Huxley was, by the end of his life, a slightly addled idealist. MAD theory worked well through the period of the cold war. Though we don't want rogue states such as N Korea and Iran possessing nukes, surely some nations can be trusted to possess the weapons as necessary deterrents?
andrew johnson | 17 October 2006


I believe that no countries should posses nuclear weapons. A nation such as the US cannot pressure others to destroy their nuclear weapons while keeping its own vast stores.
Will Smith | 17 October 2006


I cannot agree with you Will Smith. Have you ever head of the theory of the 'benign hegemon' - this is the role that the US plays in the world. People jump up and down about the US being so evil and self interested, but would we rather China was running the show? or the old Soviet Union?
andrew johnson | 17 October 2006


Why should those nations who "run the show" as Andrew Johnson puts it, be given some extra right to possess nuclear weapons? What possible positive can come from any state possessing nuclear weapons and telling others not to create their own.

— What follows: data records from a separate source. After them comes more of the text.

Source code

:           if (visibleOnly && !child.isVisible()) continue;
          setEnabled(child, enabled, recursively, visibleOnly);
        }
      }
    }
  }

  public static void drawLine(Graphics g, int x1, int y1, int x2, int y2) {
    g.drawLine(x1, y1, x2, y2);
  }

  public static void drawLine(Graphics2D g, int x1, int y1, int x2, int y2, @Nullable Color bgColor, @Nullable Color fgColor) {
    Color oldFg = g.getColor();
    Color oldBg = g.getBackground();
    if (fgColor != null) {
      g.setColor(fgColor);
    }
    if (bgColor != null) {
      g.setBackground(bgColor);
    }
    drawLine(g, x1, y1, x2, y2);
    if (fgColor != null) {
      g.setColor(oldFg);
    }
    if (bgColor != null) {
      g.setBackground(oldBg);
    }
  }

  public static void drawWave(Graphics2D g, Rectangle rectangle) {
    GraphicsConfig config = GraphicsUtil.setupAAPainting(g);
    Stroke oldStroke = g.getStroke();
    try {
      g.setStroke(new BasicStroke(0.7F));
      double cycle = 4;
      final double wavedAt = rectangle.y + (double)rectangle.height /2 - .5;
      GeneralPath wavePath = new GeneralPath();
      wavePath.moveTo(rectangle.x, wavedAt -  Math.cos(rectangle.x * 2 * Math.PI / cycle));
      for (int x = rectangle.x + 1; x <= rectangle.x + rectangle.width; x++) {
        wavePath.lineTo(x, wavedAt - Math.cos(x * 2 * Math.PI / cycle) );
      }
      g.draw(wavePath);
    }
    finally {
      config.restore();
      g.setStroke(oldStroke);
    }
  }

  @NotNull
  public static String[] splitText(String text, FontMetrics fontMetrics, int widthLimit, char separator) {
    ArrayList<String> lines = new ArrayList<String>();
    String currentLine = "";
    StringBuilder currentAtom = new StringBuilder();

How are states like the U.S ever going to have creadibility if they are not obeying the NNPT themselves?
Daisy | 17 October 2006


I agree with Daisy and Will. No nation has the "right" to possess weapons of such all-encompassing, destructive magnitude. What can it possibly achieve?
Ron Chatwin | 18 October 2006


everyone knows Israel has nukes, and has done since 1986, when the London Times published that whistleblower (whose name i forget)
You cannot compare the Israelis with Iran; Iran is a state led by a theocracy, and more to the point, it has a populist president who will do anything to stay onside with the theocracy, and with the people.
Israel is a democracy. Was it Waltz who pointed out that democracies never seem to go to war with each other?